__WHAT YOU SHOULD DO__.
Every line of the records that holds the word "Washington" should be copied out.

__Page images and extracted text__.
Content starts
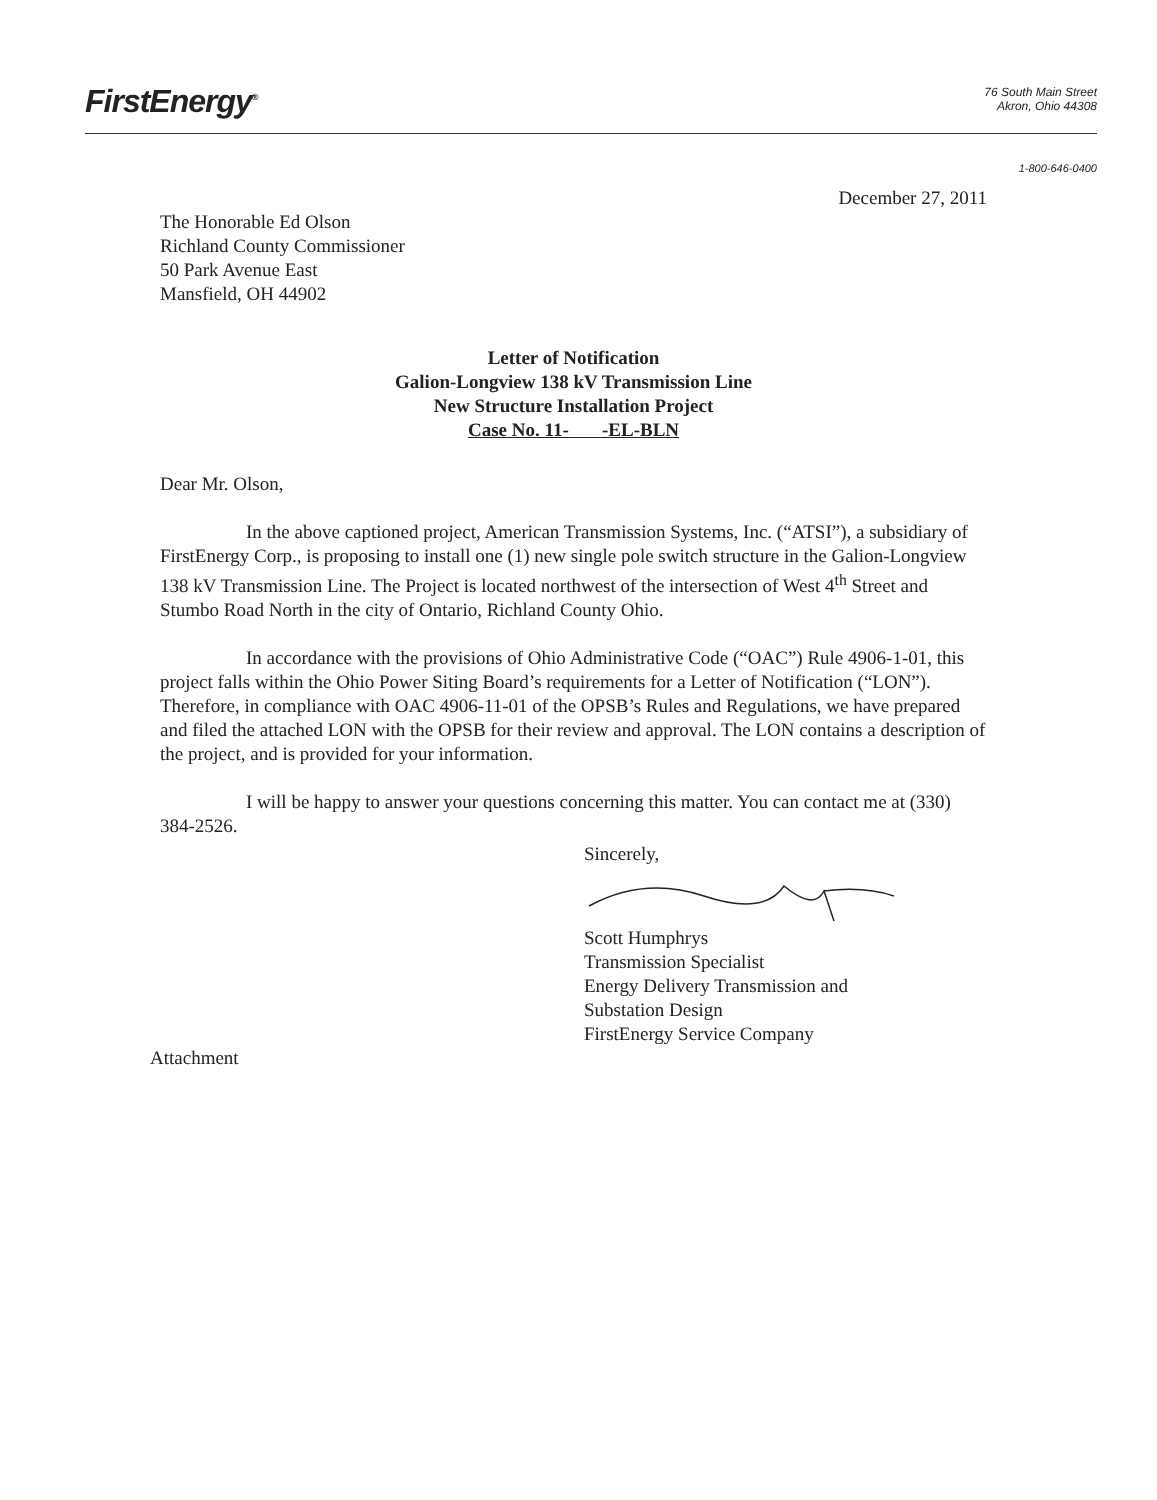FirstEnergy<sup>®</sup>
76 South Main Street
Akron, Ohio 44308
1-800-646-0400
December 27, 2011
The Honorable Ed Olson
Richland County Commissioner
50 Park Avenue East
Mansfield, OH 44902
Letter of Notification
Galion-Longview 138 kV Transmission Line
New Structure Installation Project
Case No. 11- -EL-BLN
Dear Mr. Olson,
In the above captioned project, American Transmission Systems, Inc. (“ATSI”), a subsidiary of FirstEnergy Corp., is proposing to install one (1) new single pole switch structure in the Galion-Longview 138 kV Transmission Line. The Project is located northwest of the intersection of West 4<sup>th</sup> Street and Stumbo Road North in the city of Ontario, Richland County Ohio.
In accordance with the provisions of Ohio Administrative Code (“OAC”) Rule 4906-1-01, this project falls within the Ohio Power Siting Board’s requirements for a Letter of Notification (“LON”). Therefore, in compliance with OAC 4906-11-01 of the OPSB’s Rules and Regulations, we have prepared and filed the attached LON with the OPSB for their review and approval. The LON contains a description of the project, and is provided for your information.
I will be happy to answer your questions concerning this matter. You can contact me at (330) 384-2526.
Sincerely,
Scott Humphrys
Transmission Specialist
Energy Delivery Transmission and
Substation Design
FirstEnergy Service Company
Attachment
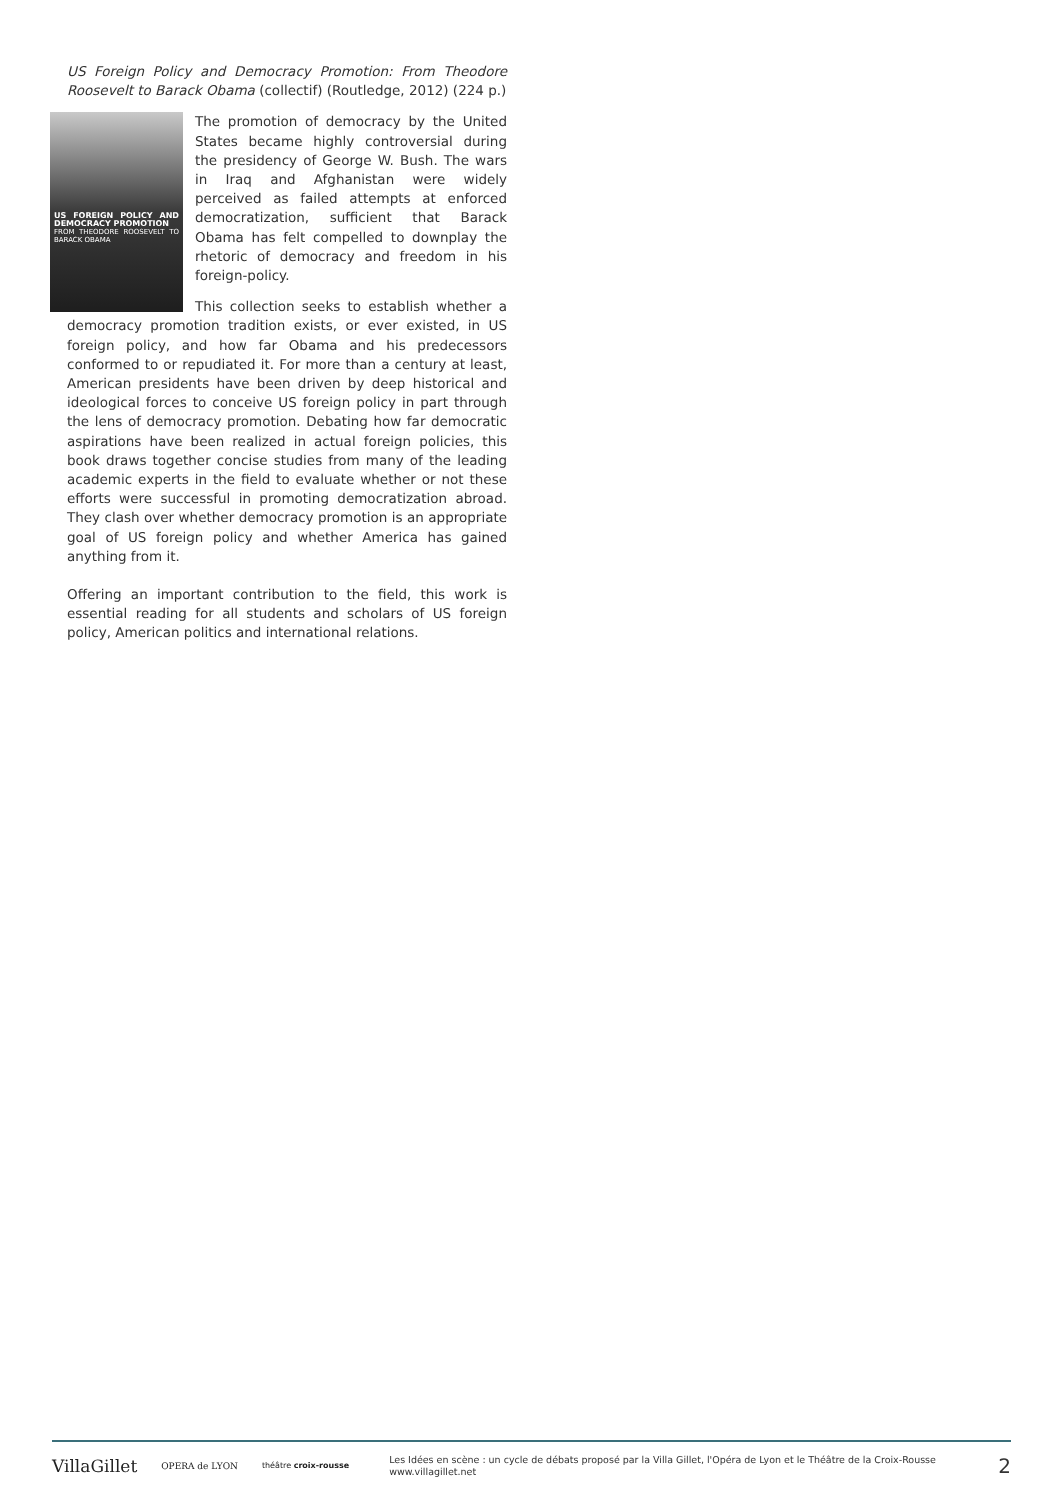US Foreign Policy and Democracy Promotion: From Theodore Roosevelt to Barack Obama (collectif) (Routledge, 2012) (224 p.)
US FOREIGN POLICY AND DEMOCRACY PROMOTION
FROM THEODORE ROOSEVELT TO BARACK OBAMA
The promotion of democracy by the United States became highly controversial during the presidency of George W. Bush. The wars in Iraq and Afghanistan were widely perceived as failed attempts at enforced democratization, sufficient that Barack Obama has felt compelled to downplay the rhetoric of democracy and freedom in his foreign-policy.
This collection seeks to establish whether a democracy promotion tradition exists, or ever existed, in US foreign policy, and how far Obama and his predecessors conformed to or repudiated it. For more than a century at least, American presidents have been driven by deep historical and ideological forces to conceive US foreign policy in part through the lens of democracy promotion. Debating how far democratic aspirations have been realized in actual foreign policies, this book draws together concise studies from many of the leading academic experts in the field to evaluate whether or not these efforts were successful in promoting democratization abroad. They clash over whether democracy promotion is an appropriate goal of US foreign policy and whether America has gained anything from it.
Offering an important contribution to the field, this work is essential reading for all students and scholars of US foreign policy, American politics and international relations.
VillaGillet OPERA de LYON théâtre croix-rousse Les Idées en scène : un cycle de débats proposé par la Villa Gillet, l'Opéra de Lyon et le Théâtre de la Croix-Rousse
www.villagillet.net 2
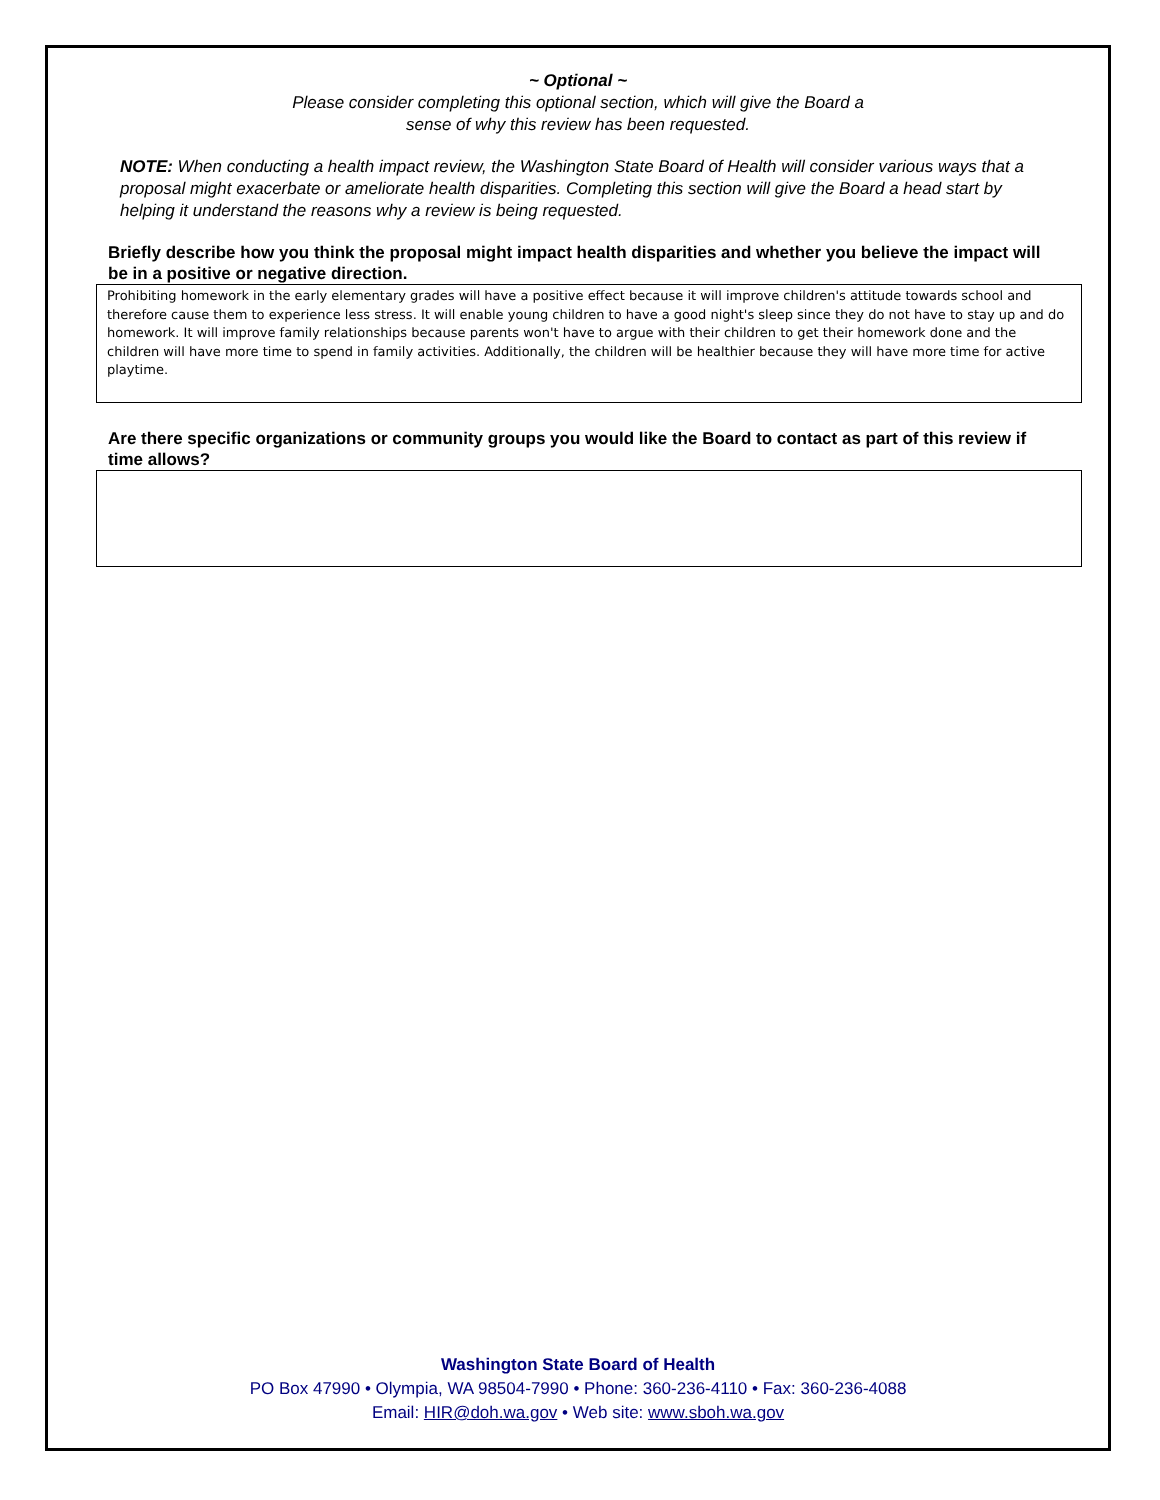~ Optional ~
Please consider completing this optional section, which will give the Board a
sense of why this review has been requested.
NOTE: When conducting a health impact review, the Washington State Board of Health will consider various ways that a proposal might exacerbate or ameliorate health disparities. Completing this section will give the Board a head start by helping it understand the reasons why a review is being requested.
Briefly describe how you think the proposal might impact health disparities and whether you believe the impact will be in a positive or negative direction.
Prohibiting homework in the early elementary grades will have a positive effect because it will improve children's attitude towards school and therefore cause them to experience less stress. It will enable young children to have a good night's sleep since they do not have to stay up and do homework. It will improve family relationships because parents won't have to argue with their children to get their homework done and the children will have more time to spend in family activities. Additionally, the children will be healthier because they will have more time for active playtime.
Are there specific organizations or community groups you would like the Board to contact as part of this review if time allows?
Washington State Board of Health
PO Box 47990 • Olympia, WA 98504-7990 • Phone: 360-236-4110 • Fax: 360-236-4088
Email: HIR@doh.wa.gov • Web site: www.sboh.wa.gov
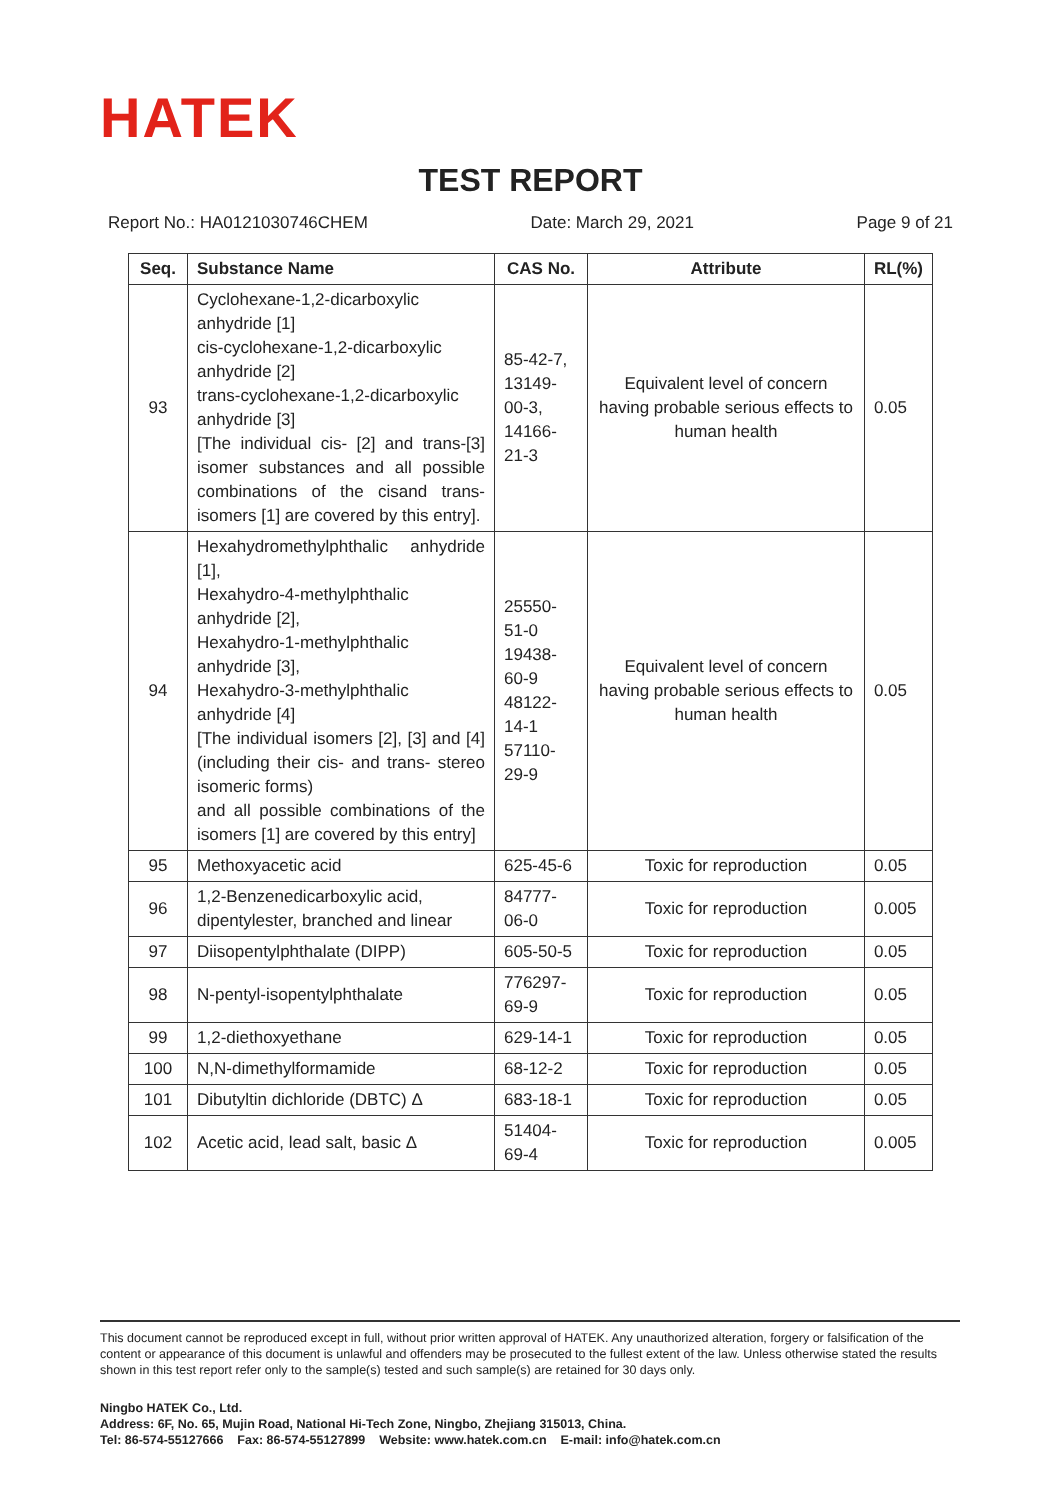HATEK
TEST REPORT
Report No.: HA0121030746CHEM Date: March 29, 2021 Page 9 of 21
| Seq. | Substance Name | CAS No. | Attribute | RL(%) |
| --- | --- | --- | --- | --- |
| 93 | Cyclohexane-1,2-dicarboxylic anhydride [1] cis-cyclohexane-1,2-dicarboxylic anhydride [2] trans-cyclohexane-1,2-dicarboxylic anhydride [3] [The individual cis- [2] and trans-[3] isomer substances and all possible combinations of the cisand trans-isomers [1] are covered by this entry]. | 85-42-7, 13149-00-3, 14166-21-3 | Equivalent level of concern having probable serious effects to human health | 0.05 |
| 94 | Hexahydromethylphthalic anhydride [1], Hexahydro-4-methylphthalic anhydride [2], Hexahydro-1-methylphthalic anhydride [3], Hexahydro-3-methylphthalic anhydride [4] [The individual isomers [2], [3] and [4] (including their cis- and trans- stereo isomeric forms) and all possible combinations of the isomers [1] are covered by this entry] | 25550-51-0 19438-60-9 48122-14-1 57110-29-9 | Equivalent level of concern having probable serious effects to human health | 0.05 |
| 95 | Methoxyacetic acid | 625-45-6 | Toxic for reproduction | 0.05 |
| 96 | 1,2-Benzenedicarboxylic acid, dipentylester, branched and linear | 84777-06-0 | Toxic for reproduction | 0.005 |
| 97 | Diisopentylphthalate (DIPP) | 605-50-5 | Toxic for reproduction | 0.05 |
| 98 | N-pentyl-isopentylphthalate | 776297-69-9 | Toxic for reproduction | 0.05 |
| 99 | 1,2-diethoxyethane | 629-14-1 | Toxic for reproduction | 0.05 |
| 100 | N,N-dimethylformamide | 68-12-2 | Toxic for reproduction | 0.05 |
| 101 | Dibutyltin dichloride (DBTC) Δ | 683-18-1 | Toxic for reproduction | 0.05 |
| 102 | Acetic acid, lead salt, basic Δ | 51404-69-4 | Toxic for reproduction | 0.005 |
This document cannot be reproduced except in full, without prior written approval of HATEK. Any unauthorized alteration, forgery or falsification of the content or appearance of this document is unlawful and offenders may be prosecuted to the fullest extent of the law. Unless otherwise stated the results shown in this test report refer only to the sample(s) tested and such sample(s) are retained for 30 days only.
Ningbo HATEK Co., Ltd.
Address: 6F, No. 65, Mujin Road, National Hi-Tech Zone, Ningbo, Zhejiang 315013, China.
Tel: 86-574-55127666 Fax: 86-574-55127899 Website: www.hatek.com.cn E-mail: info@hatek.com.cn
Content ends
__PROBLEM SOLUTION__.
NOTE: When conducting a health impact review, the Washington State Board of Health will consider various ways that a proposal might exacerbate or ameliorate health disparities. Completing this section will give the Board a head start by helping it understand the reasons why a review is being requested.
Washington State Board of Health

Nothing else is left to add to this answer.